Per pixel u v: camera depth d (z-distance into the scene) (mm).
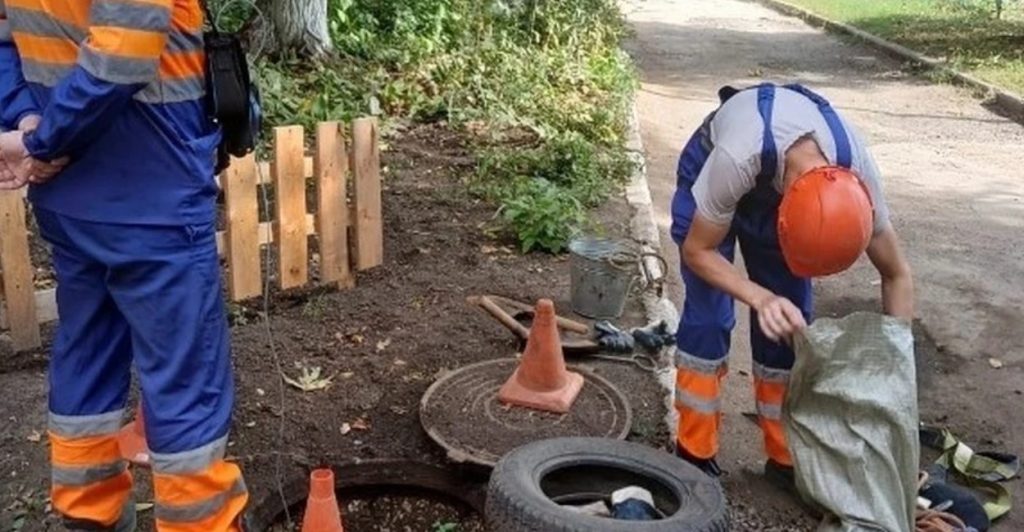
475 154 7953
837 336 3121
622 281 5016
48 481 3541
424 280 5453
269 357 4484
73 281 2701
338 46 10680
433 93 9578
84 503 2871
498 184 7086
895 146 9703
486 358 4562
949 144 9867
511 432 3861
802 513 3621
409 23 11195
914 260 6398
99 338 2777
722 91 3492
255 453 3736
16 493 3477
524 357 4082
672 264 6172
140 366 2672
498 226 6348
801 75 14203
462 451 3680
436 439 3764
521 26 12070
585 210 6828
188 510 2713
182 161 2586
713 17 22250
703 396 3629
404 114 9180
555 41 11773
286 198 4961
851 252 2945
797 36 19016
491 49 10492
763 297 3164
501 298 5148
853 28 18812
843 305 5656
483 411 3998
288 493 3535
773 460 3744
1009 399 4625
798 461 3266
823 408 3232
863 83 13555
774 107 3143
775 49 17047
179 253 2611
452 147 8266
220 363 2742
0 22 2604
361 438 3891
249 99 2754
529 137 8500
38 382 4211
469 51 10461
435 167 7676
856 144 3178
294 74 9875
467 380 4219
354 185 5219
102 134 2490
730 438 4141
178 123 2566
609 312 5062
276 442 3818
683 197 3545
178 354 2643
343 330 4801
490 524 3064
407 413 4070
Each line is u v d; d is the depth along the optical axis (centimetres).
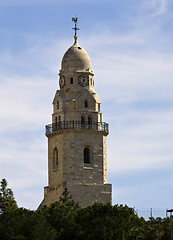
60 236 18838
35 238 17712
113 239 18862
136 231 19025
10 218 18488
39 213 18938
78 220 19150
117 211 19288
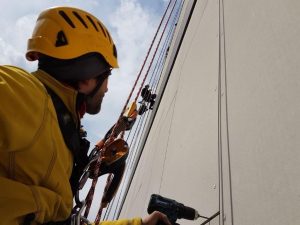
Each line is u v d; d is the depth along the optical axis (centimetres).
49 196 136
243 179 161
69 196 149
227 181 179
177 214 188
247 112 176
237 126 185
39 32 170
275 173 134
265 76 164
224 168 188
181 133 358
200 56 369
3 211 124
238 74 205
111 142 206
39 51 164
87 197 178
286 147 131
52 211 140
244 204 154
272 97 152
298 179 119
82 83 170
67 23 170
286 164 129
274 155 138
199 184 228
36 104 131
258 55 180
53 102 151
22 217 130
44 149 133
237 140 180
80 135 165
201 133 261
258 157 152
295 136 127
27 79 135
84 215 173
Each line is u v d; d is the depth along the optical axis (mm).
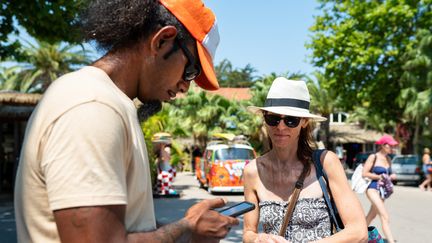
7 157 15141
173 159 21266
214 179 15523
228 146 16531
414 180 20578
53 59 37781
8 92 14156
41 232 1078
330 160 2752
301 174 2791
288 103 2916
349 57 25484
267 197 2873
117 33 1261
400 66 24859
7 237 7043
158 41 1279
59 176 973
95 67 1232
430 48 22375
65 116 1018
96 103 1045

::::::

> [WORK REQUIRED]: All entries are to be retyped exactly. Omit any embedded images.

> [RESPONSE BELOW]:
Per pixel u v: camera depth d (z-distance into the scene) (mm).
475 154 7953
837 336 3121
622 281 5016
48 481 3541
424 280 5453
269 357 4484
73 281 2701
338 46 10680
433 93 9578
84 503 2871
498 184 7086
895 146 9703
486 358 4562
949 144 9867
511 432 3861
802 513 3621
409 23 11195
914 260 6398
99 338 2777
722 91 3492
255 453 3736
16 493 3477
524 357 4082
672 264 6172
140 366 2672
498 226 6348
801 75 14203
462 451 3680
436 439 3764
521 26 12070
585 210 6828
188 510 2713
182 161 2586
713 17 22250
703 396 3629
404 114 9180
555 41 11773
286 198 4961
851 252 2945
797 36 19016
491 49 10492
763 297 3164
501 298 5148
853 28 18812
843 305 5656
483 411 3998
288 493 3535
773 460 3744
1009 399 4625
798 461 3266
823 408 3232
863 83 13555
774 107 3143
775 49 17047
179 253 2611
452 147 8266
220 363 2742
0 22 2604
361 438 3891
249 99 2754
529 137 8500
38 382 4211
469 51 10461
435 167 7676
856 144 3178
294 74 9875
467 380 4219
354 185 5219
102 134 2490
730 438 4141
178 123 2566
609 312 5062
276 442 3818
683 197 3545
178 354 2643
343 330 4801
490 524 3064
407 413 4070
Each line is u v d; d is the depth along the optical axis (centimetres).
60 236 18838
35 238 17712
113 239 18862
136 231 19025
10 218 18488
39 213 18938
78 220 19150
117 211 19288
Each line is u v d; d is the depth along the optical axis (centimetres).
49 196 136
243 179 161
69 196 149
227 181 179
177 214 188
247 112 176
237 126 185
39 32 170
275 173 134
265 76 164
224 168 188
181 133 358
200 56 369
3 211 124
238 74 205
111 142 206
39 51 164
87 197 178
286 147 131
52 211 140
244 204 154
272 97 152
298 179 119
82 83 170
67 23 170
286 164 129
274 155 138
199 184 228
36 104 131
258 55 180
53 102 151
22 217 130
44 149 133
237 140 180
80 135 165
201 133 261
258 157 152
295 136 127
27 79 135
84 215 173
Each line is u v d; d is the depth along the optical axis (mm).
7 157 15141
173 159 21266
214 179 15523
228 146 16531
414 180 20578
53 59 37781
8 92 14156
41 232 1078
330 160 2752
301 174 2791
288 103 2916
349 57 25484
267 197 2873
117 33 1261
400 66 24859
7 237 7043
158 41 1279
59 176 973
95 67 1232
430 48 22375
65 116 1018
96 103 1045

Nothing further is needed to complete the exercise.